華子自身も楠田に対して、大切な肉親に思っているように見えた。
それは養子の
何回か会って打ち解けたくらいの頃だろうか。楠田と華子が、最初に会った藤山鉄工所の寮の食堂で話している場面だった。
「華子さんの言っていたように、俺のこの能力、人のために使おうと思う。でも、どうしたらいいか解らなくて」
「そうね。何かしらのボランティアに参加してみたらどうかな?」
「ボランティア?」
「子供たちの相談に乗ってあげるとか」
「子供たち……俺みたいな欠点だらけの人間にそれができるのか」
楠田は困惑した表情を浮かべていた。華子は楠田の肩を軽く叩く。
「大丈夫。南田君ならできるよ。だって今は、こうして藤山鉄工所でやっていられてるじゃない?」
「……藤山さんは俺を何故か助けてくれる。けど、藤山鉄工所の皆とは上手くやれているとは言い難い……」
「そうなの?」
「ああ。俺は元少年犯罪者だから。それに俺の能力を一部の人は知っているんだ。

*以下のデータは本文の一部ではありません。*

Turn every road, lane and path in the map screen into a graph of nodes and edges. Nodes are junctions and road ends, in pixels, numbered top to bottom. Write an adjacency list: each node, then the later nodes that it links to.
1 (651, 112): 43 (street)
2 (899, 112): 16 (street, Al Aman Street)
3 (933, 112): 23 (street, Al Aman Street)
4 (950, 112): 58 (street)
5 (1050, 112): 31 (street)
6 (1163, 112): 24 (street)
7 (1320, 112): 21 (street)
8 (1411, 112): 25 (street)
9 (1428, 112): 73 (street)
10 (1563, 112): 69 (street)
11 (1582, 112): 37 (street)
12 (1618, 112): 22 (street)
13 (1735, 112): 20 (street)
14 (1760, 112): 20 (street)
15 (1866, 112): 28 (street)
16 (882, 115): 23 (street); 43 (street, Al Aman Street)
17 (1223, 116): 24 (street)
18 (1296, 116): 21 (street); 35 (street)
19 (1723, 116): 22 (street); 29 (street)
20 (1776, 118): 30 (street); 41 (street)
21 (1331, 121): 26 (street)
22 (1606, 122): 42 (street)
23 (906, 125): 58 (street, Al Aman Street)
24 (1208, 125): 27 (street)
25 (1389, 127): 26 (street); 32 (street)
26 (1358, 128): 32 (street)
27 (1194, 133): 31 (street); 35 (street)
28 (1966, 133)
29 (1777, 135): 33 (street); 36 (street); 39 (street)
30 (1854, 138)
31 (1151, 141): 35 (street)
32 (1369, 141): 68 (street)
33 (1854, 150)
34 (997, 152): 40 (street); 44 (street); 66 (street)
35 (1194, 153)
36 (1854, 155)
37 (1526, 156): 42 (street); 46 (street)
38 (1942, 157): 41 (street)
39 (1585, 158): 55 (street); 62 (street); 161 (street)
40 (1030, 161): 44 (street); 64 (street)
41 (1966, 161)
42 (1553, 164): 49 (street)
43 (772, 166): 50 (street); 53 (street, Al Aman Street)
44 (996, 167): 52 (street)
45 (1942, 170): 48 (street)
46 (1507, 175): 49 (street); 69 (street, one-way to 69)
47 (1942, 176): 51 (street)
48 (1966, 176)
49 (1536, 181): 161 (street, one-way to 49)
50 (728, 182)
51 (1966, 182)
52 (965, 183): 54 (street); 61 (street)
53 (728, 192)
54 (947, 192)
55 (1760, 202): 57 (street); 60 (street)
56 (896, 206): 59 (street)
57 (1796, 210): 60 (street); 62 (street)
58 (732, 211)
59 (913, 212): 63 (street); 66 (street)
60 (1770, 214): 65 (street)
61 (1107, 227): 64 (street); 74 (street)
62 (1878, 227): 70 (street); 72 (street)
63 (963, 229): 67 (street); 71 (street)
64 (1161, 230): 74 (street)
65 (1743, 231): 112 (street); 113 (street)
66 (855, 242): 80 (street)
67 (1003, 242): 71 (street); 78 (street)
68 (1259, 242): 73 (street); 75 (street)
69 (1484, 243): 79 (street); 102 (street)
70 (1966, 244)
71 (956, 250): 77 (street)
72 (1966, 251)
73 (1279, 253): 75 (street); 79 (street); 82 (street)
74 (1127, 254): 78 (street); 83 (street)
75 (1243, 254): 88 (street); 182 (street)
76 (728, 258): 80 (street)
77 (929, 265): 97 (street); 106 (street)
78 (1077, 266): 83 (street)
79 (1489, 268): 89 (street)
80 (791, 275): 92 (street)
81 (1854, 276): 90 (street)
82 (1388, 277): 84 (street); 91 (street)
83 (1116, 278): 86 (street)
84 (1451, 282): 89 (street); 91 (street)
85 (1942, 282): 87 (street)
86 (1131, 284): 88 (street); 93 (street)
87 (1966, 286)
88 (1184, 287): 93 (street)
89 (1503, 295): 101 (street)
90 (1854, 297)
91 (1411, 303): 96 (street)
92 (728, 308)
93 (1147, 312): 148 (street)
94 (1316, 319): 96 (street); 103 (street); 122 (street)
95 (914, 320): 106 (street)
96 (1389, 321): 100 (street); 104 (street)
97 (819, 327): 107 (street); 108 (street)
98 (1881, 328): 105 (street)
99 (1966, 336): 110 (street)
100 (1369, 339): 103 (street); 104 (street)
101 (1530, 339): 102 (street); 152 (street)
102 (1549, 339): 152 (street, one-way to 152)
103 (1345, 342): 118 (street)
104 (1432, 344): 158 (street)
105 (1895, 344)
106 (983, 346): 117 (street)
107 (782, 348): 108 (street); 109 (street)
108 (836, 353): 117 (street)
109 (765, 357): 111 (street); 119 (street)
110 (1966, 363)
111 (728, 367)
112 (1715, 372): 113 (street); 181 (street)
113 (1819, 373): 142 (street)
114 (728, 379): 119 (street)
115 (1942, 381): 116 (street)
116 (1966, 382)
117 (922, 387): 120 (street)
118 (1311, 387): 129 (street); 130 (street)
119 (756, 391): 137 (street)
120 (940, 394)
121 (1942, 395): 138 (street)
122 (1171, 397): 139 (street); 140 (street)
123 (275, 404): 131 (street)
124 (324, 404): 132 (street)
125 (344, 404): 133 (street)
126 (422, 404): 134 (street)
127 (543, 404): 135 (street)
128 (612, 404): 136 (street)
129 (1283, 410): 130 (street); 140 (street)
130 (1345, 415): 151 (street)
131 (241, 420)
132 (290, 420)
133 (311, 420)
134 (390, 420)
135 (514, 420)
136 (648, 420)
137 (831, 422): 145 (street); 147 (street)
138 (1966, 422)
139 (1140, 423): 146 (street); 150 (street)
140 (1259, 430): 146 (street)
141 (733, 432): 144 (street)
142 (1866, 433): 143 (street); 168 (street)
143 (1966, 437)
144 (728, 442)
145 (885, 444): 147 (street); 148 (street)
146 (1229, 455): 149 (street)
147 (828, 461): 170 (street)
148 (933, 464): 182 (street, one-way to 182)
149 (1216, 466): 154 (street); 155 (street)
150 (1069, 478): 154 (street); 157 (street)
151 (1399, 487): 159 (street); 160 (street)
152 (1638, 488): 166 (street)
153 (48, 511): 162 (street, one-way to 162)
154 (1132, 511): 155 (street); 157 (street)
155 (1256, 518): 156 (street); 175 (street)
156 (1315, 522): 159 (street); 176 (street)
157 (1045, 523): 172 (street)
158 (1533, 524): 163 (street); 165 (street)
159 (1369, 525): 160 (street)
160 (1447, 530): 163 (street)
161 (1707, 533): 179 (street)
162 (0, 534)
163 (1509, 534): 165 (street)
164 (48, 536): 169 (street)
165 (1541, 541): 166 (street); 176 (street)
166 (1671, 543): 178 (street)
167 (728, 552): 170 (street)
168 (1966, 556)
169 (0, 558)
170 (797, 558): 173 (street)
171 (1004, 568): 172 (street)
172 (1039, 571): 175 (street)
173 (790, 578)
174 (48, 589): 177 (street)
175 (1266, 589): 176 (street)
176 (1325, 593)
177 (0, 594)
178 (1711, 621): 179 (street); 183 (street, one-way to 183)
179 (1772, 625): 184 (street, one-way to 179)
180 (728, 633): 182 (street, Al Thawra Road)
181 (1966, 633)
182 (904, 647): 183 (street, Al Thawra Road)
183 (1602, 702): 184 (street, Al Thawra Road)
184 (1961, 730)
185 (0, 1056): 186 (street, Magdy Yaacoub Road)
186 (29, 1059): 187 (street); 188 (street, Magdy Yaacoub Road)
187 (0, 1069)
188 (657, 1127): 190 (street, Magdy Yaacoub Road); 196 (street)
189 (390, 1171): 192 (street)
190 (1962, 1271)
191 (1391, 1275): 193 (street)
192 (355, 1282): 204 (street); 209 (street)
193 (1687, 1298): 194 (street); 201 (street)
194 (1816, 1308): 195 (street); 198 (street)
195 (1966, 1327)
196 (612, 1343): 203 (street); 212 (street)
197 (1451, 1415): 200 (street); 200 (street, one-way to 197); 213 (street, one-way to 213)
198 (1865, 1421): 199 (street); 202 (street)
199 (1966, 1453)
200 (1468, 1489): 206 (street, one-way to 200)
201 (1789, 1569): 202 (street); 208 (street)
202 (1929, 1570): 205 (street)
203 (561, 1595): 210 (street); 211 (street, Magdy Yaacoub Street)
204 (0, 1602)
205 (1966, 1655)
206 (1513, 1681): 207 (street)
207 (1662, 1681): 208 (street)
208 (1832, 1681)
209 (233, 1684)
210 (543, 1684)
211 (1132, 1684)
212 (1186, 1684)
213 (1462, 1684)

でも、俺はそれでいいと思っている。それが俺の宿命だからだ」
楠田は苦しそうな表情を浮かべた。その表情は救いを求めているようにも見えた。華子は楠田の手を取る。
「大丈夫。南田君は私の子供みたいなものよ。きっと本当の南田君を知れば、解ってくれる」
楠田は華子の言葉に表情を和らげた。楠田は華子の手を握る。
「ありがとう。華子さん。華子さんはいつも、欲しい言葉をくれる。俺、ボランティアやってみるよ」
「そのイキよ!じゃあ、私が手配しておくわ。まかせて!」
「頼もしい!」
「まかせなさい!」
二人は笑いあっていた。本当に楠田にとって、華子は心地の良い存在だったのだろう。
信頼できる味方。
楠田にとって華子はそんな存在だった。
母親の愛情を知らない楠田に、華子はそれを与えてくれた。
けれど、この二人に何が起ってしまう。
楠田は華子の琥珀のブレスレットに触れた。その瞬間、楠田の表情が一瞬曇った。
何かを見たのか。華子はそれに気付かない。
楠田は華子の琥珀のブレスレットから、何かを確実に見たのだろう。
私は楠田が見た過去が、今回のことに大いに関わっていると思った。